El trabajo freelance es una poderosa respuesta a un organigrama laboral cada vez más difuso. Equipos virtuales de trabajo, trabajadores de diversas generaciones, profesionales de talento o con una fuerte marca personal obligan a crear nuevas dinámicas laborales y de organización de mando.

Employer branding 

La empresa por su parte se ve abocada a completar su transformación digital y a cuidar su marca personal si quiere atraer a trabajadores con talento. Y para ello nada más poderoso y en plena tendencia como la red social corporativa.

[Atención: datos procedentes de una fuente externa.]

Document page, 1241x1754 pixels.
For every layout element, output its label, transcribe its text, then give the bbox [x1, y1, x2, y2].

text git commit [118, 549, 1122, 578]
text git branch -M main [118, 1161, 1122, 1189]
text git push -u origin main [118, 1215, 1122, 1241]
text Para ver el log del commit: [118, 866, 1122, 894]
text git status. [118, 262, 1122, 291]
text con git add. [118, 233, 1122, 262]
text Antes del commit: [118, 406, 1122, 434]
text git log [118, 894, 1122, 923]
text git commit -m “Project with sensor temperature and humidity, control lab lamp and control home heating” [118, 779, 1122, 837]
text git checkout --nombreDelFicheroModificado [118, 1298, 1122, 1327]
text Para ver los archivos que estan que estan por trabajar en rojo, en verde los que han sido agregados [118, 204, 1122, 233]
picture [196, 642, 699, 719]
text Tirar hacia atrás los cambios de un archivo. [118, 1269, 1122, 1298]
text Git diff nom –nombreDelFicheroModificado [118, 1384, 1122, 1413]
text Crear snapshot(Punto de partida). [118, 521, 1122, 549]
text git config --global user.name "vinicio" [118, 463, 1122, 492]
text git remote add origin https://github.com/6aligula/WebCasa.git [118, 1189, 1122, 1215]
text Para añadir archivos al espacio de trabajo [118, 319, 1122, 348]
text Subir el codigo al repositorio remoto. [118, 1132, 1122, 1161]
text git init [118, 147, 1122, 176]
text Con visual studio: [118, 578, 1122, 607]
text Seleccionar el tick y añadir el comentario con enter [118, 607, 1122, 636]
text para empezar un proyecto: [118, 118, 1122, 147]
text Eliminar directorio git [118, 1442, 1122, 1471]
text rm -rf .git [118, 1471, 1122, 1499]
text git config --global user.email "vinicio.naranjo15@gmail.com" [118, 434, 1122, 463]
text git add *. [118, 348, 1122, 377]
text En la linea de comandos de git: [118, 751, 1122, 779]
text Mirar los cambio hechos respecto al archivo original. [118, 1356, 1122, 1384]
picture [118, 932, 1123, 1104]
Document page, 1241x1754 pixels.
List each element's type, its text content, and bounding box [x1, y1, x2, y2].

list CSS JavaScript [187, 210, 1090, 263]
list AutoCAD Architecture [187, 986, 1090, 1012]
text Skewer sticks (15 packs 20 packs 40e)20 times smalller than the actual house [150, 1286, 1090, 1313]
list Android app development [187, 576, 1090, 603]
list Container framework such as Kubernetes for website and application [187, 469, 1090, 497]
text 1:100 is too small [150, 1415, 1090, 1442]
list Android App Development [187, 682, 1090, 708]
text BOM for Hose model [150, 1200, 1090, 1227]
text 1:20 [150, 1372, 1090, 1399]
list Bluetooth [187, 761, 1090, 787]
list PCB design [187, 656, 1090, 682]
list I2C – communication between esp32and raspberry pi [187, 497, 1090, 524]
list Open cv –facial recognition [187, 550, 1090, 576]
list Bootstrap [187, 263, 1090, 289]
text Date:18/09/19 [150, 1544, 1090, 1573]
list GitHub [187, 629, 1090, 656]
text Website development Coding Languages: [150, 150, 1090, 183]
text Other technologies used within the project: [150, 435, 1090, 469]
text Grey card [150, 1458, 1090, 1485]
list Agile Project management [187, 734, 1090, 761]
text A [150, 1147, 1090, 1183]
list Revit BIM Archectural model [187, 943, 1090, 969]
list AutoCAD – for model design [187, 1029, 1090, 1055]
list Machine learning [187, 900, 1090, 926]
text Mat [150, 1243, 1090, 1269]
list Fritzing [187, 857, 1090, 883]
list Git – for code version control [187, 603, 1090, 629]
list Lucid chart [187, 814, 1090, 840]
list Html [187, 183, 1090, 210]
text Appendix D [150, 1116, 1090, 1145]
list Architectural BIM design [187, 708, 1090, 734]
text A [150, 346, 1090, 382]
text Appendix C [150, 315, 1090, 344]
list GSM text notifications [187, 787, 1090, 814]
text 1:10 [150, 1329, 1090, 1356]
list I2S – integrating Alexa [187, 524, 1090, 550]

Una red social corporativa es una intranet dinámica donde la información fluye en tiempo real y los trabajadores y colaboradores comparten conocimiento. Estimula la comunicación interna, la colaboración y la transparencia corporativas, algo imprescindible para implicar en la empresa a trabajadores deslocalizados, que teletrabajan y freelances.

Pero es también una herramienta muy poderosa para potenciar las redes sociales personales de los trabajadores como canales de employer branding. La transparencia, el conocimiento compartido y contenidos bien elaborados proveen a los profesionales de la empresa con una fuerte marca personal, de todo lo necesario para hablar de la empresa en las redes sociales. Un buen programa de employer branding sabrá además detectar y potenciar a aquellos trabajadores con más habilidades sociales.

No debemos confundir el employer branding, basado en estrategias que realizan las áreas de Recursos Humanos para mejorar el bienestar de los trabajadores en la empresa y atraer al talento que más se puede adecuar a su cultura, con el Employee Branding, que consiste en conseguir que los empleados estén alineados con los valores de la compañía y se conviertan en los mejores embajadores a través de las redes sociales, siempre de forma natural y voluntaria.

El informe de Eurofirms “Radiografía del Employee Branding de las empresas de España 2017 ” muestra la realidad y la tendencia de las empresas a la hora de aplicar este método de comunicación de la marca.

La empresa se convierte gracias a ellos en una organización hiperconectada, capaz de divulgar una buena imagen de sí misma y del producto y/o servicio que ofrece.